My husband begins a new job at the beginning of February. For the first time, he’ll finally be in a position where he’s getting out, meeting new people, and leaving the office during the day. As someone who crawled under houses doing plumbing for a decade, then spent five years holed up in a corporate cubicle, he’s ready for the change.
Yet, as it goes with any new endeavor, we’ve had to make some adjustments as a family to prepare for this switch. First, there’s the issue of a new vehicle. His tiny, two-door truck isn’t large enough to hold the sales supplies he’ll have to tote back and forth to trade shows. So, we’re looking at a bigger SUV, which comes with a bigger price tag. One recent Saturday, we drove the kids all around town to six different dealerships. I sat in the truck with them while he got out at each one. We played games and I tried to occupy them, but there are only so many times one can play “I Spy” without going just a little bit batty.
Even after all of that, we still didn’t find a good fit. So, we’re looking and price-checking and reading way too many issues of “Consumer Reports.” We’re also creating a new office space for him in our finished basement, since he’ll have the opportunity to work from home a few days each week. We’re tying up loose ends and breaking the news to family and friends and we’re ready to make this big transformation as a family.
Yet, if I’m being honest, I’m not taking the change quite as seamlessly as I’d hoped. One major reason? It’s coinciding with our decision to potentially sell our home and move into a family house a few miles away. We’ve always dreamed of owning land and a home off the road, and this will afford us that chance.
Yet, after I tucked the children in last night, I took a walk around the house in the dark. I saw the windowsill where I prop them to make pancakes in the morning. I saw the breakfast nook, where I sit until 2 a.m. doing my technical writing each night. I saw our beloved comfy couch, where we’ve had family movie nights, late night wine talks, and tons of early morning cartoons. I saw our master bedroom, where I’ve laid with my newborn babies in the early morning hours, the sunlight streaming in from the backyard field.
I can’t imagine leaving this tiny brick cottage on the side of the road. Yet, in my heart I know that the journey to a new home will be a rewarding and ultimately fulfilling one.

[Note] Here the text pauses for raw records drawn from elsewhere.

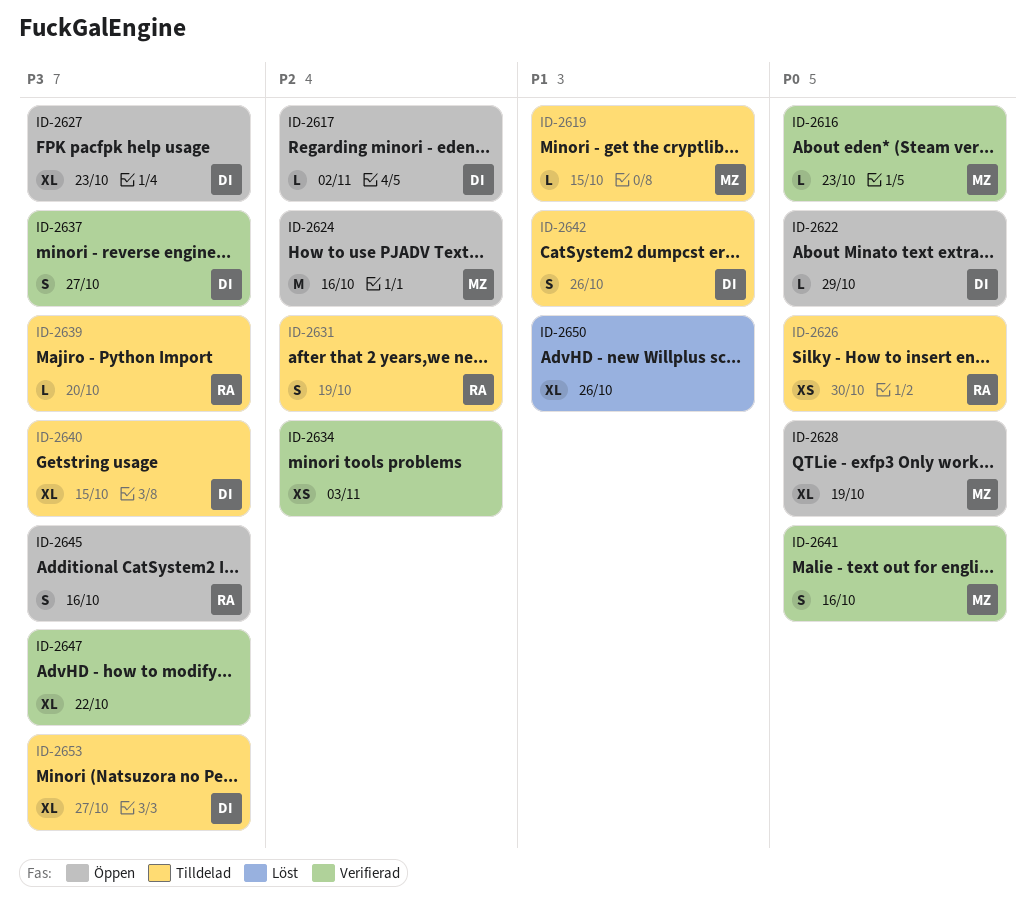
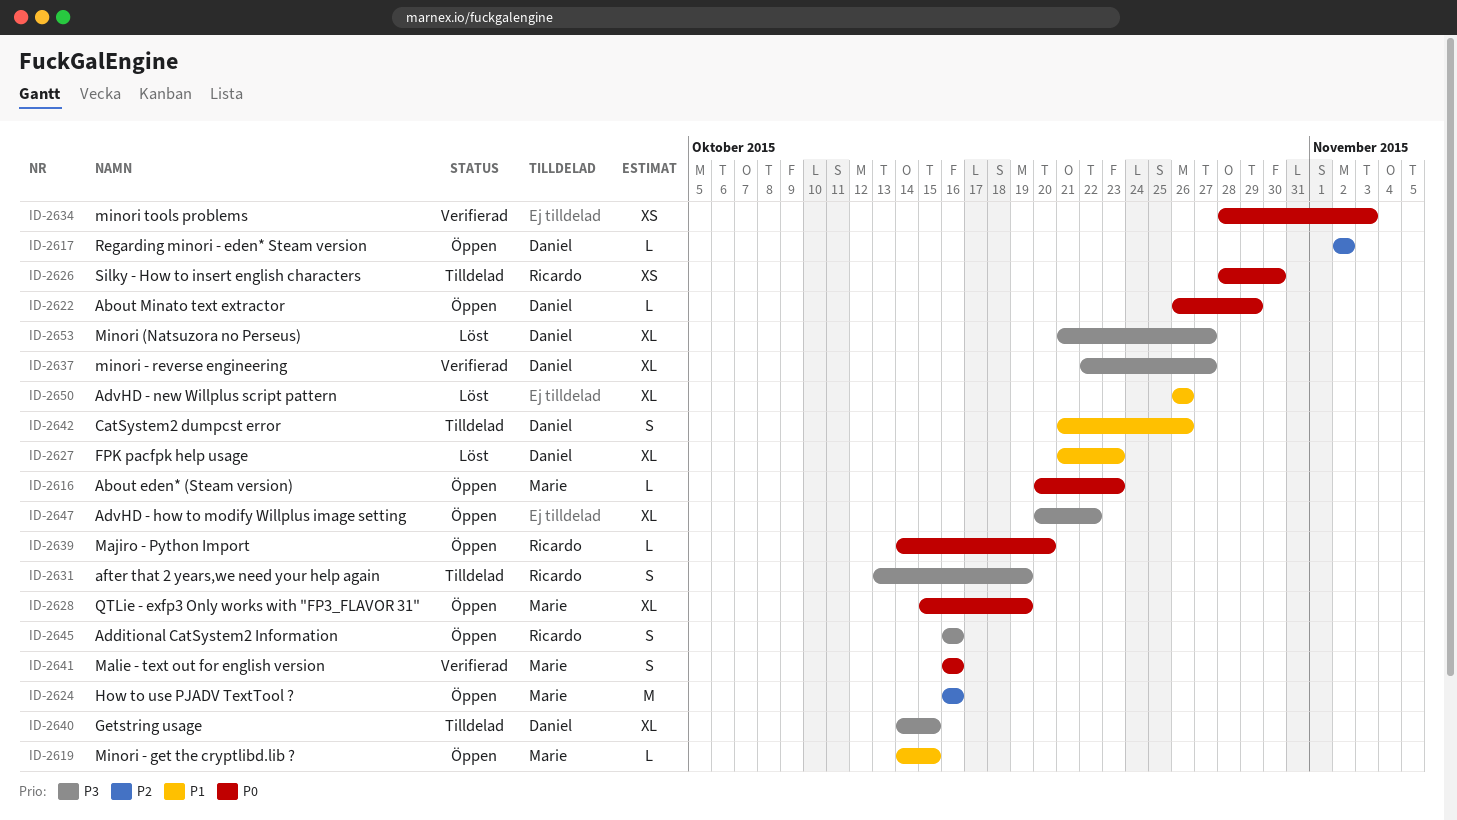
ID-2616, status: Verifierad -> Öppen
ID-2619, status: Tilldelad -> Öppen
ID-2627, status: Öppen -> Löst
ID-2627, priority: P3 -> P1
ID-2631, priority: P2 -> P3
ID-2634, priority: P2 -> P0
ID-2637, estimate: S -> XL
ID-2639, status: Tilldelad -> Öppen
ID-2639, priority: P3 -> P0
ID-2647, status: Verifierad -> Öppen
ID-2653, status: Tilldelad -> Löst

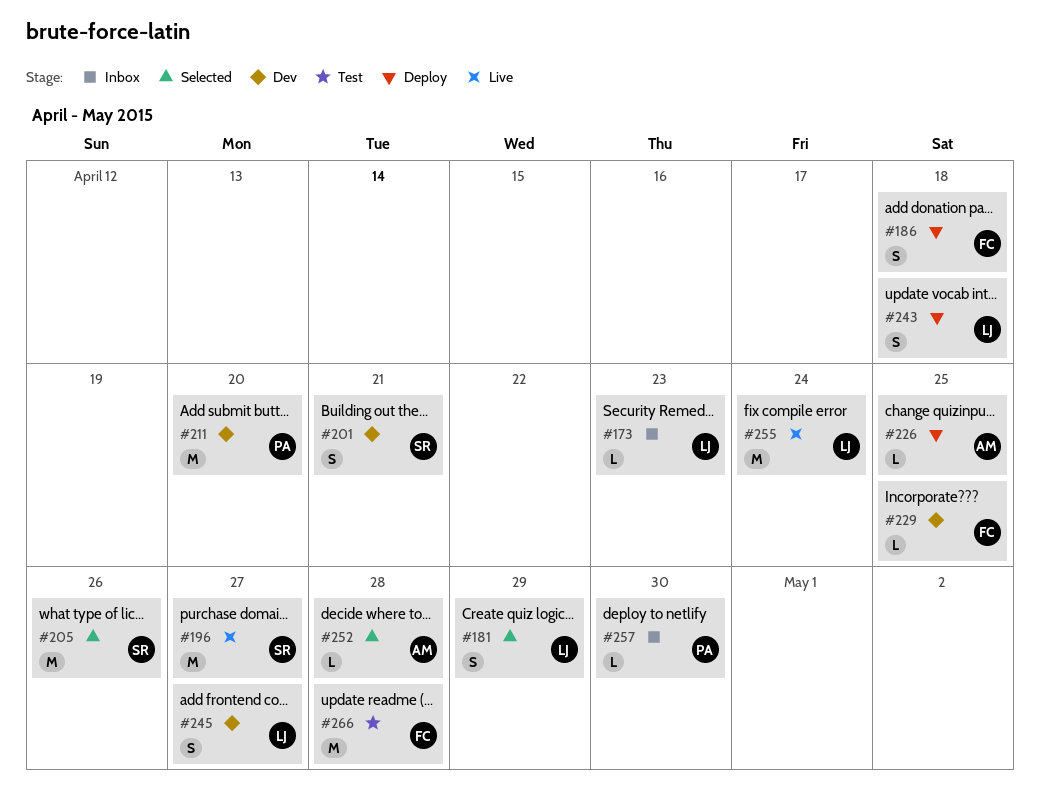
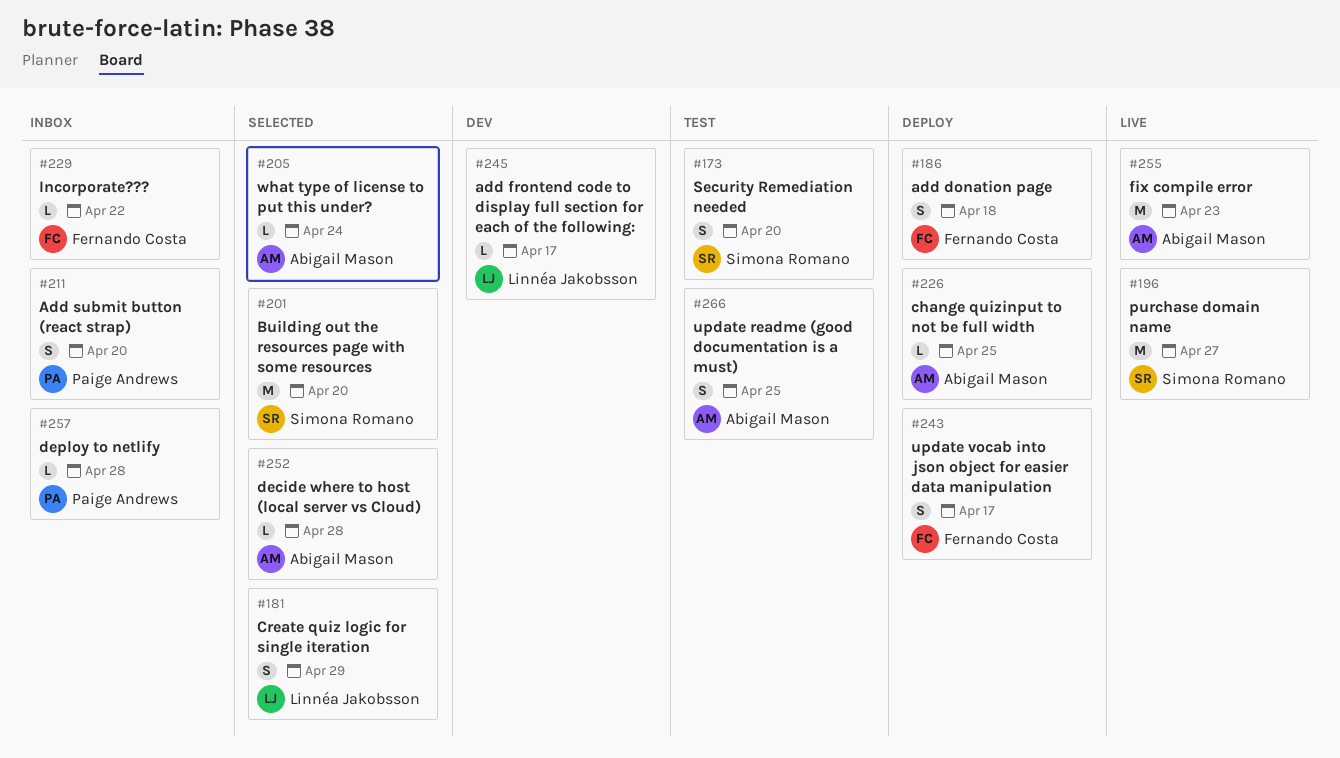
#173, status: Inbox -> Test
#173, owner: Linnéa Jakobsson -> Simona Romano
#173, estimate: L -> S
#173, due: Apr 23 -> Apr 20
#201, status: Dev -> Selected
#201, estimate: S -> M
#201, due: Apr 21 -> Apr 20
#205, owner: Simona Romano -> Abigail Mason
#205, estimate: M -> L
#205, due: Apr 26 -> Apr 24
#211, status: Dev -> Inbox
#211, estimate: M -> S
#229, status: Dev -> Inbox
#229, due: Apr 25 -> Apr 22
#243, owner: Linnéa Jakobsson -> Fernando Costa
#243, due: Apr 18 -> Apr 17
#245, estimate: S -> L
#245, due: Apr 27 -> Apr 17
#255, owner: Linnéa Jakobsson -> Abigail Mason
#255, due: Apr 24 -> Apr 23
#257, due: Apr 30 -> Apr 28
#266, owner: Fernando Costa -> Abigail Mason
#266, estimate: M -> S
#266, due: Apr 28 -> Apr 25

As a species, we’re hard-wired to reject big changes. We love our routines and the comfort of knowing what comes next. It’s simply not in our nature to run headfirst toward a major transformation, even one that we believe to be good. Still, we’re also not meant to sit stagnantly either. Time pulls us forward and babies grow up and houses begin to creak and unless we’re actively living alongside that growth, we risk missing some of the most beautiful and fruitful times of our lives.
So, I’m preparing myself, our family, and our home for these changes that await. My husband won’t be able to keep his beloved, long beard in his new job, so I suddenly find myself researching beard trimmer reviews in my spare time. I’m helping him pick out new ties and I’m learning how to iron dress slacks for the first time. I’m packing tiny boxes here and there of our household goods. I’m starting small, partially because we have the time, but mostly because I need to pace my heart. So, I’ll pack up a tea set one day, or maybe a framed picture the next. It’s not fast and it’s actually more painful than I thought, but it’s necessary progress.
That’s a funny phrase, isn’t it? Necessary progress. We push forward and change with the time because even amid our resistance we know it’s required. We’d all love to lounge in our bed all day while the world goes on around us, but we know we must get up, get dressed, and face the new morning.
And what a beautiful blessing it is to be able to do so. Even when it’s scary, or different, or feels a little crazy. We’re waking up, stretching, and greeting a new horizon. And I think I’m ready.